I posted the above photo on my Facebook wall earlier today and was amazed at the discussion that ensued. I was inspired by Kevin Macku’s comments about Mysore-style classes in his recent article:
On an added note, there’s a subset of Ashtangis that have a specific practice you’ll see called Mysore. This is for advanced students only. Think of it as a club, complete with secret handshake and everything. When you’ve been taking enough Ashtanga classes to get in to Mysore, your teacher will let you know.
It was interesting to see some of the comments from those who felt Mysore was better than a Led Primary class for a beginner. In case you have no idea what I’m talking about (and have kept reading anyway) here’s the deal:
A Mysore-style class is an Ashtanga class in which students go at their own pace and receive instruction and adjustments one on one.
A Led Primary class is more similar to any other style yoga class you’d take, where the instructor guides the entire class through the each of the postures.
But typically, those students who would be in a Mysore practice are not just looking for a little one on one time to up their game; it’s about being committed to a practice. A Led Primary class might be a once a week thing to help keep your home practice focused, but for many Mysore adherents, it’s a way of life. Some people feel that Mysore is better for beginners because of the one on one. Some people felt it would be a better fit for those who are already fairly established and committed.
And the discussion continued, but I like the way my friend Colleen summed it up best:
No, no, no! Mysore is perfect for beginners, as long as you’re willing to commit to more than just a drop-in, every-now-and-then schedule. It’s not for only the advanced, but it is only for the committed…I’m just paraphrasing Sharath when he lists all the people who can do it (old, young, et al.) and says the only people who can’t—lazy people.
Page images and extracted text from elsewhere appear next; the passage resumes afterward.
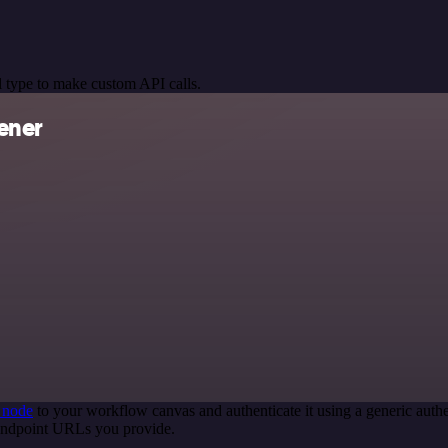
 type to make custom API calls.
ener
 node
to your workflow canvas and authenticate it using a generic au
 endpoint URLs you provide.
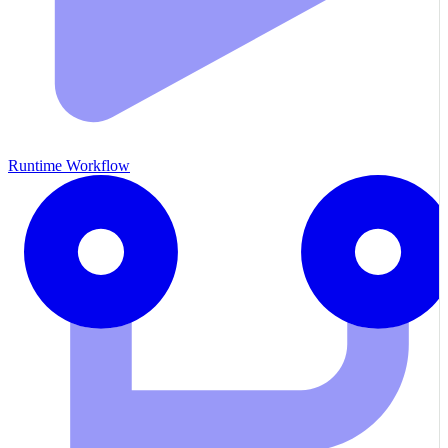
Runtime Workflow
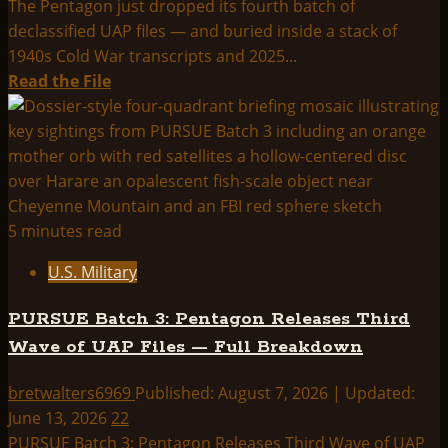
The Pentagon just dropped its fourth batch of
Silent
declassified UAP files — and buried inside a stack of
Triangle
1940s Cold War transcripts and 2025...
Over
Read
Read the File
Bagram,
more
and
about
the
Pentagon’s
FBI’s
4th
Black-
UFO
Hot
File
5 minutes read
Objects
Release:
U.S. Military
Green
Fireballs,
PURSUE Batch 3: Pentagon Releases Third
a
Wave of UAP Files — Full Breakdown
“Floating
Brain,”
bretwalters6969
Published: August 7, 2026 | Updated:
and
June 13, 2026
22
New
PURSUE Batch 3: Pentagon Releases Third Wave of UAP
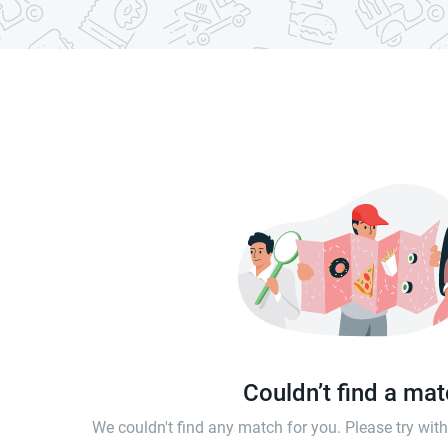
Couldn’t find a ma
We couldn't find any match for you. Please try wi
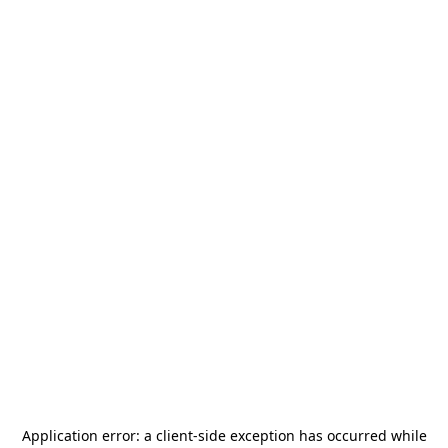
Application error: a
client
-side exception has occurred while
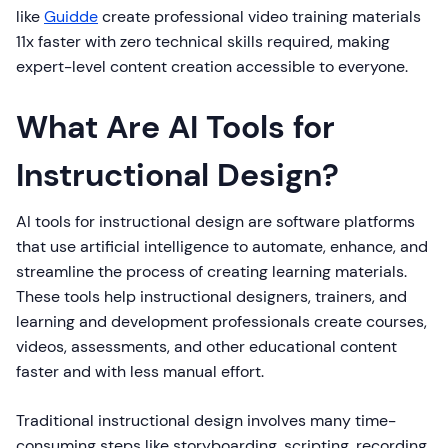
like
Guidde
create professional video training materials
11x faster with zero technical skills required, making
expert-level content creation accessible to everyone.
What Are AI Tools for
Instructional Design?
AI tools for instructional design are software platforms
that use artificial intelligence to automate, enhance, and
streamline the process of creating learning materials.
These tools help instructional designers, trainers, and
learning and development professionals create courses,
videos, assessments, and other educational content
faster and with less manual effort.
Traditional instructional design involves many time-
consuming steps like storyboarding, scripting, recording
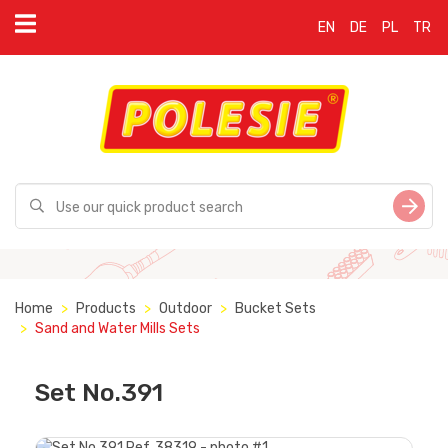
EN
DE
PL
TR
Home
Products
Outdoor
Bucket Sets
Sand and Water Mills Sets
Set No.391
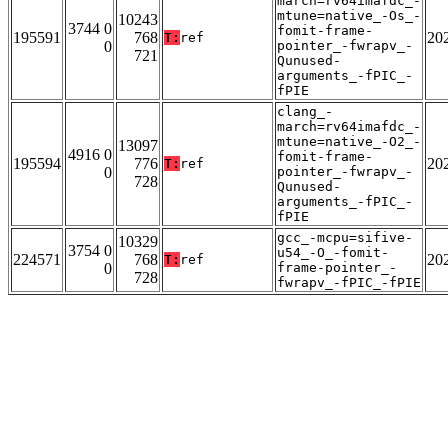
march=rv64imafdc_-
mtune=native_-Os_-
10243
3744 0
fomit-frame-
195591
768
20
T:
ref
0
pointer_-fwrapv_-
721
Qunused-
arguments_-fPIC_-
fPIE
clang_-
march=rv64imafdc_-
mtune=native_-O2_-
13097
4916 0
fomit-frame-
195594
776
20
T:
ref
0
pointer_-fwrapv_-
728
Qunused-
arguments_-fPIC_-
fPIE
gcc_-mcpu=sifive-
10329
3754 0
u54_-O_-fomit-
224571
768
20
T:
ref
0
frame-pointer_-
728
fwrapv_-fPIC_-fPIE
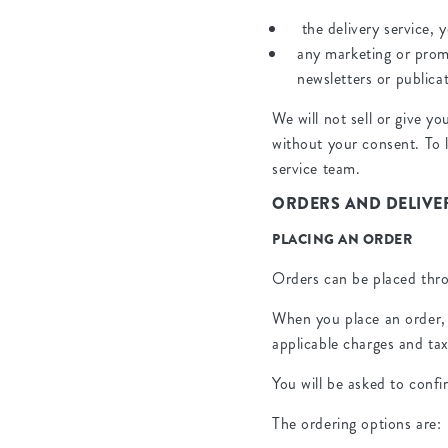
the delivery service, 
any marketing or prom
newsletters or publica
We will not sell or give y
without your consent. To 
service team.
ORDERS AND DELIVER
PLACING AN ORDER
Orders can be placed thro
When you place an order, 
applicable charges and tax
You will be asked to conf
The ordering options are:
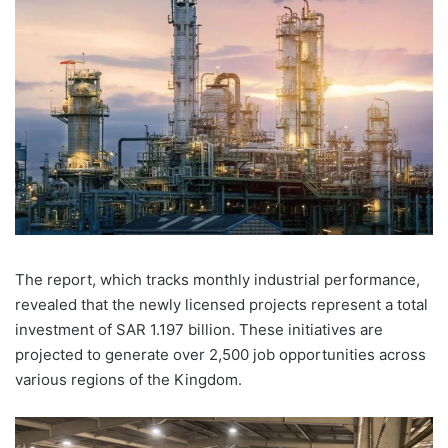
The report, which tracks monthly industrial performance,
revealed that the newly licensed projects represent a total
investment of SAR 1.197 billion. These initiatives are
projected to generate over 2,500 job opportunities across
various regions of the Kingdom.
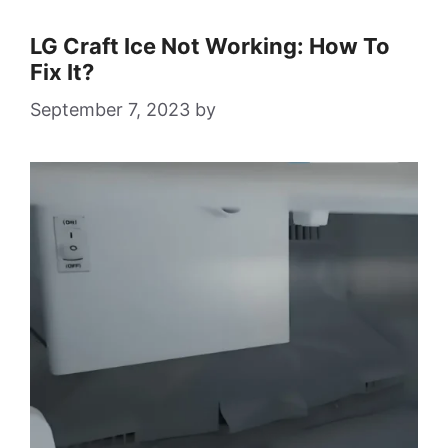
LG Craft Ice Not Working: How To
Fix It?
September 7, 2023
by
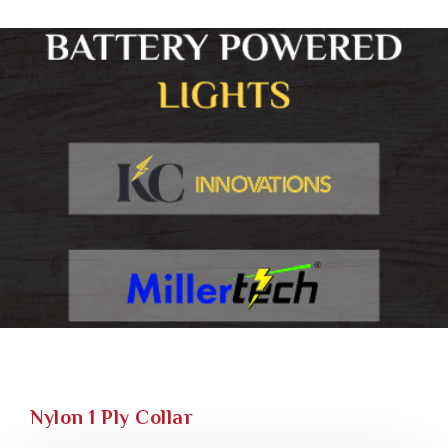
Nylon 1 Ply Collar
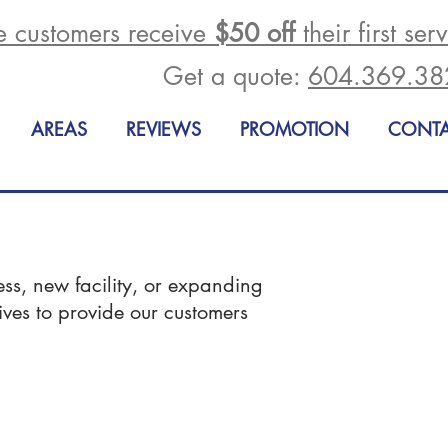
me customers receive
$50 off
their first ser
Get a quote:
604.369.38
AREAS
REVIEWS
PROMOTION
CONT
ess, new facility, or expanding
rives to provide our customers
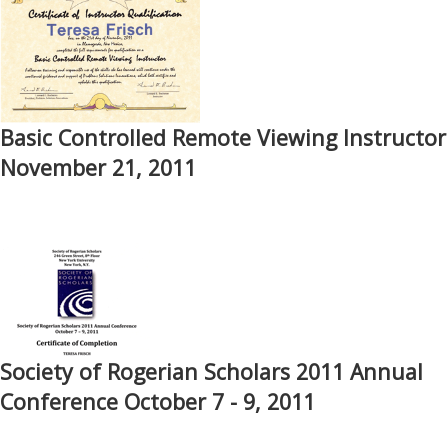
Basic Controlled Remote Viewing Instructor
November 21, 2011
Society of Rogerian Scholars 2011 Annual
Conference October 7 - 9, 2011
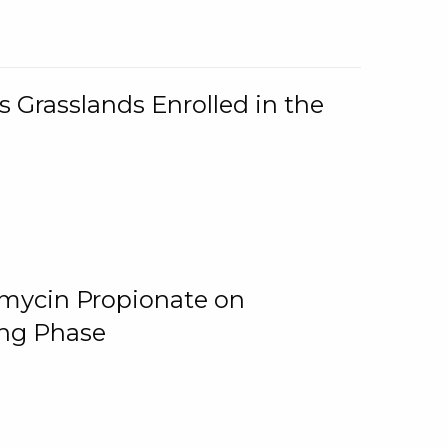
 Grasslands Enrolled in the
omycin Propionate on
ing Phase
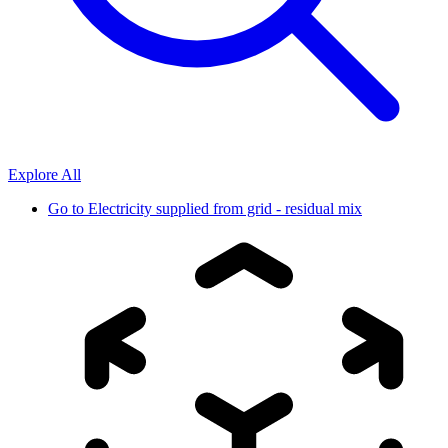
Explore All
Go to
Electricity supplied from grid - residual mix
Sadly, I am one of the lazy ones who can’t get to bed early enough to have a consistent Mysore practice!
It’s interesting to contrast the ideas of skill versus commitment.
How skilled do you have to be at something to fully commit to it? Can you truly begin from a place of dedication and dive right in to the deep end?
Time, money and location have solved this issue for me for the time being. I am taking a led primary series class geared towards people who are new to Ashtanga and will continue my home practice at “please don’t let my alarm go off yet” o’clock in the morning. To drive two-hours daily to the Jois Shala in Greenwich is beyond dedication into insanity territory.
I am curious to hear from more people on this! Let me know which way you’d send a newer Ashtangi in the comments.